There's no doubt that when it comes to urban rom-coms, director Gautam Vasudev Menon knows his stuff.
He knows how to introduce his characters, put them against an appealing backdrop, slowly allow us to watch them as they evolve, and then introduce a conflict that seems to destroy everything.
In Photon Kathaas and RS Infotainments' Needhane En Ponvasantham he attempts to do something similar, but falls into the trap every seasoned filmmaker dreads -- of repeating his own mandatory formula.
Varun Krishnan (Jiiva), a clean-cut, fresh-faced youngster is at a college cultural festival with his friend Prakash (Santhanam) when he sets eyes on Nithya Vasudevan (Samantha Ruth Prabhu) and that changes his life.
She's a bewitching beauty and he can barely take his eyes off her. It's when he comments to his friend, "She's so beautiful! How did I ever let her go?" that you realise that Varun and Nithya have a history.
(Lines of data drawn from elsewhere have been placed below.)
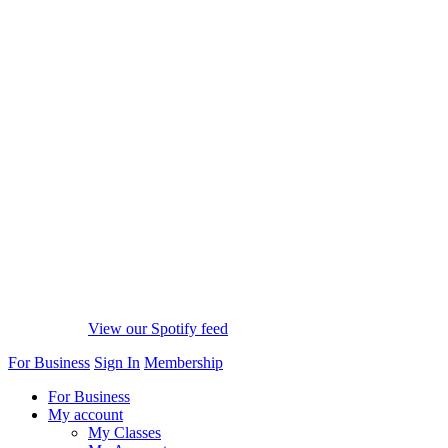
View our Spotify feed
For Business
Sign In
Membership
For Business
My account
My Classes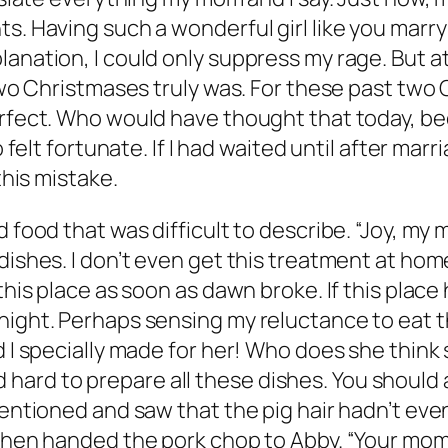
s. Having such a wonderful girl like you marry 
lanation, I could only suppress my rage. But 
 two Christmases truly was. For these past two 
rfect. Who would have thought that today, beca
o felt fortunate. If I had waited until after ma
this mistake.
d food that was difficult to describe. “Joy, my
ishes. I don’t even get this treatment at home!
this place as soon as dawn broke. If this place 
night. Perhaps sensing my reluctance to eat t
d I specially made for her! Who does she think 
ard to prepare all these dishes. You should a
 mentioned and saw that the pig hair hadn’t ev
d then handed the pork chop to Abby. “Your mo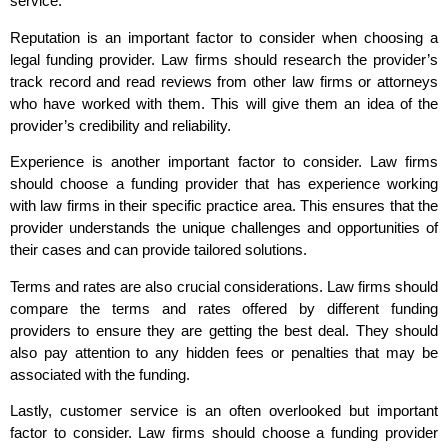
service.
Reputation is an important factor to consider when choosing a
legal funding provider. Law firms should research the provider’s
track record and read reviews from other law firms or attorneys
who have worked with them. This will give them an idea of the
provider’s credibility and reliability.
Experience is another important factor to consider. Law firms
should choose a funding provider that has experience working
with law firms in their specific practice area. This ensures that the
provider understands the unique challenges and opportunities of
their cases and can provide tailored solutions.
Terms and rates are also crucial considerations. Law firms should
compare the terms and rates offered by different funding
providers to ensure they are getting the best deal. They should
also pay attention to any hidden fees or penalties that may be
associated with the funding.
Lastly, customer service is an often overlooked but important
factor to consider. Law firms should choose a funding provider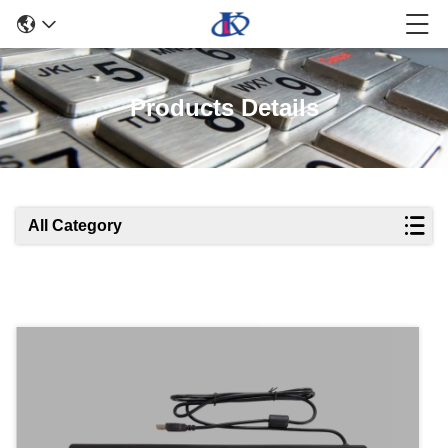
Products Details
All Category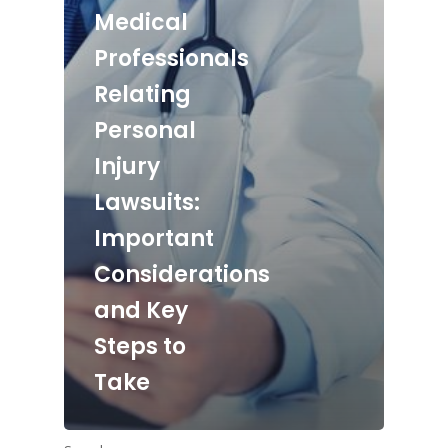
Medical
Professionals
Relating
Personal
Injury
Lawsuits:
Important
Considerations
and Key
Steps to
Take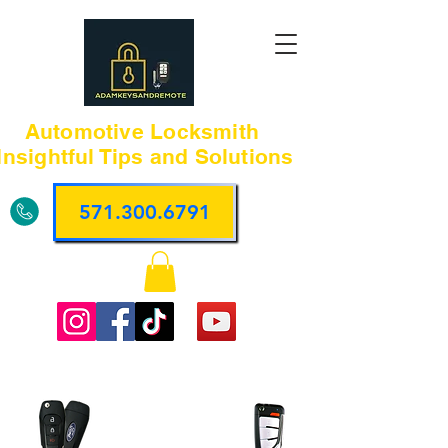
Automotive Locksmith
Insightful Tips and Solutions
571.300.6791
He shows her what he feels when he sings the classic Needhane Endhan Ponvasantham number, and it's obvious that she has feelings for him as well.
Their love story unfolds through a series of flashbacks, starting from their friendship as children, through school, when it blossomed into love.
He finds her dazzlingly beautiful and she acknowledges that he's "cute," but beyond that there seems to be little to explain the romance. Still, you're invested enough in Varun and Nithya to find out how their relationship progresses.
The relationship soon hits a road-block.
Varun refuses to commit and Nithya, puzzled and hurt, breaks off. And this is when the tedium begins.
The second half of the story is full of tears, recriminations and quarrels that make little sense.
The arguments and debates that made the first half intriguing now fall flat, and you get tired of the back-and-forth.
The screenplay unravels swiftly, weighed down with supposedly deep feelings which leave one cold. By the time Varun confronts Nithya during the climax, the theatre hoots with laughter.
Jiiva is his usual confident self, and there's genuine appreciation in his eyes as he looks at his co-star, which makes his acting convincing.
Samantha is pretty, graceful, and does an excellent job of conveying the emotions of a girl in love, especially during the school sequence. She carries the film on her slender shoulders.
Of the rest, only Santhanam makes a mark, especially during the Vinnaithaandi Varuvaaya spoof. The fact that he receives more applause than anyone else in the film tells its own tale.
As in many Menon films, the supporting cast is there just to provide the backdrop.
Maestro Ilaiyaraja's score brings back a rush of nostalgia, reminding us of his best works in the 1980s and '90s. Satru Munbu, is especially effective, but where he truly makes his mark is in the background music.
Rajeevan's art-work fits the bill, while Antony's editing tries to make sense of a swiftly unravelling movie. M S Prabhu and Omprakash's cinematography is unobtrusive.
This one is certainly no Vinnaithaandi Varuvaaya, and ends up being rather disappointing.